2° Andare ai margini di un fiume, dove pascolavano pecore dalla lana dorata, selvagge e velenose e portarle un poco di lana di ogni pecora. Psiche, ascoltando i consigli di un giunco, aspettò di attraversare il fiume quando le pecore dormivano e cosi raccogliere la lana rimasta attaccata sui rami senza rischiare di essere aggredita da loro.
3° riempire un’anfora piena dell’acqua scura che sgorgava dalla cima di una montagna il cui guardiano era un drago. La aiutò una grande aquila, che volando basso vicino alla fonte riempì l’anfora.
Irata col successo di Psiche, Venere pianificò un ultimo e fatale compito. Scendere negli inferi e chiedere a Persefone un po’ della sua bellezza, da portarle in una scatola. Psiche comprendendo che la si mandava a morte sicura, si disperò e salì in cima ad una torre, per buttarsi e cosi morendo raggiungere gli inferi. Però la torre mormorò confidandole di una caverna, come passaggio per il regno di Ade. Le insegnò come dribblare i pericoli che lì si incontravano, come passare per il cane Cérbero e le diede una moneta per pagare a Caronte la traversata del fiume Estige, avvertendola: “Quando Persefone ti darà la scatola con la sua bellezza, non guardarci dentro. La bellezza divina è troppa per gli occhi dei mortali.”
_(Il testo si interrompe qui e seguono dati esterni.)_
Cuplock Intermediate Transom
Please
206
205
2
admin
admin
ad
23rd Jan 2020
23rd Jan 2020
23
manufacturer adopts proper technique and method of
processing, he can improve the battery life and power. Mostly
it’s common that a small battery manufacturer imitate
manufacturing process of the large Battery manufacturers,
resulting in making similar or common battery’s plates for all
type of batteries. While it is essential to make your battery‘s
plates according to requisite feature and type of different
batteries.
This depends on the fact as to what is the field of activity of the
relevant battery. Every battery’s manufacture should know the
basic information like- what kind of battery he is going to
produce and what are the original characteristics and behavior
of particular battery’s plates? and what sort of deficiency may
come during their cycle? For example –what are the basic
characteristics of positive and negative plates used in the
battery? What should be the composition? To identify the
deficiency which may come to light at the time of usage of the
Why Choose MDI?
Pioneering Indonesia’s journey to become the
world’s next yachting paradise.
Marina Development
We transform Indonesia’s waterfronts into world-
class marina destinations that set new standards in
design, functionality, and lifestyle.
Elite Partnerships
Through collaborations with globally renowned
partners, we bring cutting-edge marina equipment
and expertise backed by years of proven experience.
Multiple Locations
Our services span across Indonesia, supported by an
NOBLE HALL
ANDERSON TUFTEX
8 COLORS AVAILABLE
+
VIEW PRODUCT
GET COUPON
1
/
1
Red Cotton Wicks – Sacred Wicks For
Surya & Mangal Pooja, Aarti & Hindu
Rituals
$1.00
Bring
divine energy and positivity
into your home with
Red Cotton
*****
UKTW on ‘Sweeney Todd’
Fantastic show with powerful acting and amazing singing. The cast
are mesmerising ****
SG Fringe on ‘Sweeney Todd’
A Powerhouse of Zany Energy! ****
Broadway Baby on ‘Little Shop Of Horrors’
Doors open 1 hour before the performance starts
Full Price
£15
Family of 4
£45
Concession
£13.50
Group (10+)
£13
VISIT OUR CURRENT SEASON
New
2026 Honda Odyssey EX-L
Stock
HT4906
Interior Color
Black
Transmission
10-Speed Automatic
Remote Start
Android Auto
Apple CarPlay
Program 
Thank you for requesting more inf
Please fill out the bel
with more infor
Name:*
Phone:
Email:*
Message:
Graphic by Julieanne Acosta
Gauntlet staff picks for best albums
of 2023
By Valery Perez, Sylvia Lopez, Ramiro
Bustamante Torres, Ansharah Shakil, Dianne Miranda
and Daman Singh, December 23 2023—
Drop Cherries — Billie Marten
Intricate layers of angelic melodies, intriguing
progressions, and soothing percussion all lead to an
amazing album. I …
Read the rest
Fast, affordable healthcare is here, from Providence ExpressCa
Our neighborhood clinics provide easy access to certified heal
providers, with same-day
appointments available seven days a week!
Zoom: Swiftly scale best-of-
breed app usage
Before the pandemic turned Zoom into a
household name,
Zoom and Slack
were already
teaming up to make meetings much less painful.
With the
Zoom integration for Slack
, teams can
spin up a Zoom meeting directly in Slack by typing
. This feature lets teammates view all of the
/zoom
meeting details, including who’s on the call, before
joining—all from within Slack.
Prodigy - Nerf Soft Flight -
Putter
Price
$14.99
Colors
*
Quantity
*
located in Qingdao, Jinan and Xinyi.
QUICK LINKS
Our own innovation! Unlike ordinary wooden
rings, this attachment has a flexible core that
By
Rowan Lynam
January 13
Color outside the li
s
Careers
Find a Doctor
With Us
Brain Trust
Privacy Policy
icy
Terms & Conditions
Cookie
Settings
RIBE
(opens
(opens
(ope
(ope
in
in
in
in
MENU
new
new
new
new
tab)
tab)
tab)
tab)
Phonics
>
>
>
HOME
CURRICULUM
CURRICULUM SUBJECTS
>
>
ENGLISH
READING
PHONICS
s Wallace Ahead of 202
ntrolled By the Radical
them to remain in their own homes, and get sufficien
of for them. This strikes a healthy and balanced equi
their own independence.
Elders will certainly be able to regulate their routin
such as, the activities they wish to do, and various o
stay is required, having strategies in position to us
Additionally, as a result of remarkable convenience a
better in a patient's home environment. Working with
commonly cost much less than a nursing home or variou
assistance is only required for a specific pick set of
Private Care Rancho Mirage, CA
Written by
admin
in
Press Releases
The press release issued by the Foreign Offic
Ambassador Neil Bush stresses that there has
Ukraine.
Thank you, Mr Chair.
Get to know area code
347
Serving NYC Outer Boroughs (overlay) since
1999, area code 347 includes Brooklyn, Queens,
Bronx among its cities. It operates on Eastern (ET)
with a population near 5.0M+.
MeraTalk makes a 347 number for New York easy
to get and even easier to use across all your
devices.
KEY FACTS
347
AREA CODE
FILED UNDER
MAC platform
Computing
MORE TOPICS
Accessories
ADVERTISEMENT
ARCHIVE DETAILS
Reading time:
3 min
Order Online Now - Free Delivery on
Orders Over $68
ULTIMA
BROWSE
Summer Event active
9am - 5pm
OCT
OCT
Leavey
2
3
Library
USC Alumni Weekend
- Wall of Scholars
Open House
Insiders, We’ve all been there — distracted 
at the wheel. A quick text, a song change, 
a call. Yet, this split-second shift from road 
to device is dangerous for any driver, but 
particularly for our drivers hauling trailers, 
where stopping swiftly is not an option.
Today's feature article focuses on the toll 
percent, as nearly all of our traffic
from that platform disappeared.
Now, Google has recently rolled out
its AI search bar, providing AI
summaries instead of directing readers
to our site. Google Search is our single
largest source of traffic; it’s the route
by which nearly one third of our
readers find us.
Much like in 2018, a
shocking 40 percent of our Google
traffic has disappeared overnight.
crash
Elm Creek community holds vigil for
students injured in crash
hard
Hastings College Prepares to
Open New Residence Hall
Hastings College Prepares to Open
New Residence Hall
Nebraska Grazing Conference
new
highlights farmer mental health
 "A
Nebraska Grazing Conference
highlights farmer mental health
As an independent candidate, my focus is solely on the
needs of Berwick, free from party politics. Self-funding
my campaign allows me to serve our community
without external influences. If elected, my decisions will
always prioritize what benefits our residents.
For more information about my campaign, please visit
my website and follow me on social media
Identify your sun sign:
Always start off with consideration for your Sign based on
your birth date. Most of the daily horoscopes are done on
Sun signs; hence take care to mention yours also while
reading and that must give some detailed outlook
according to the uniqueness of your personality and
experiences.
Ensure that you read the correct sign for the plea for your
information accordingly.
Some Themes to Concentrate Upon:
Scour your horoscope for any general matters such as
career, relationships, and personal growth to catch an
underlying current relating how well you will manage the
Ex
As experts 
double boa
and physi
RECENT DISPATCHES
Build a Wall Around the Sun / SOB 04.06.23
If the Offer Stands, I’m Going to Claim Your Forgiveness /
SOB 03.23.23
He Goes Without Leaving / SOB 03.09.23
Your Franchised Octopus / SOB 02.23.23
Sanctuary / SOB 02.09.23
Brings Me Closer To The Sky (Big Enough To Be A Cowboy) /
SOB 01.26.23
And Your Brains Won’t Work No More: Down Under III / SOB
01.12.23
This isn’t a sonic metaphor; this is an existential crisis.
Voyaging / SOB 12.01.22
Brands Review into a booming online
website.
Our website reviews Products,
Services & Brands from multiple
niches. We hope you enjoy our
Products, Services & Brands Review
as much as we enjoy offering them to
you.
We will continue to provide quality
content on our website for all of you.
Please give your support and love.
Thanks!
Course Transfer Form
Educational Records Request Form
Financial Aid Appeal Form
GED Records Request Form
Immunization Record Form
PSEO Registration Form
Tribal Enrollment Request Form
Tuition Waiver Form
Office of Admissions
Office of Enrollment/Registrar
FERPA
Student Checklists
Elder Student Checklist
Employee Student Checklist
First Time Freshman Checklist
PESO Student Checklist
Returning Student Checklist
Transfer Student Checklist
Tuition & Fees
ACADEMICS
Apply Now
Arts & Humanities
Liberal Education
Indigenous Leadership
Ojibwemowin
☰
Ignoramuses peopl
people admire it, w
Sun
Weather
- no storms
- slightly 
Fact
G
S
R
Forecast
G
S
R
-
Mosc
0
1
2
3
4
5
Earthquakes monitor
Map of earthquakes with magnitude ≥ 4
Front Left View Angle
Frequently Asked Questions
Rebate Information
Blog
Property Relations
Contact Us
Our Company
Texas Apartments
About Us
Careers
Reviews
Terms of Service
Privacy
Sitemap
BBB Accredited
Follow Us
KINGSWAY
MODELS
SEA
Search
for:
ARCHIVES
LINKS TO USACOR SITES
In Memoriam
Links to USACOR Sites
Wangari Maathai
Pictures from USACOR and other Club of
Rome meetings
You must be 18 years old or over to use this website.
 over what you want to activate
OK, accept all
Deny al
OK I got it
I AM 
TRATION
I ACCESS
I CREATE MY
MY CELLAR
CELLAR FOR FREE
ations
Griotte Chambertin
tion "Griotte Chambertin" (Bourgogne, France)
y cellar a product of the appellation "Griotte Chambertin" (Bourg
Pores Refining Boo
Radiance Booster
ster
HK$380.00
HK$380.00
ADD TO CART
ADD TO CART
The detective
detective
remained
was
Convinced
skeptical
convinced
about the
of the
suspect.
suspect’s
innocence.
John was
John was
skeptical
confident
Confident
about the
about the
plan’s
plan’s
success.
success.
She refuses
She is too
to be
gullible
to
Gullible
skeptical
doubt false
Seguendo tutti i consigli, psiche arrivò davanti a Persefone e ricevette da lei la scatola col prezioso tesoro. Durante il ritorno, presa dalla curiosità ci sbirciò dentro. Quel che ne uscì, fu un terribile sonno, che si impossessò di lei come letargo di morte.

I ntanto Eros guarito, volò in soccorso a Psiche. Rimise il sono nella scatola salvandola e mandandola incontro a Venere a finire il compito. Mentre lui implorava a Zeus di calmare l’ira di Venere. Zeus ordinò che Mercurio conducesse Psiche al consiglio degli dei. A lei fu offerta una coppa di ambrosia e divenne immortale.
Allora ci fu la cerimonia del matrimonio di Eros e Psiche. Quando nacque la loro figlia la chiamarono Voluptas (piacere).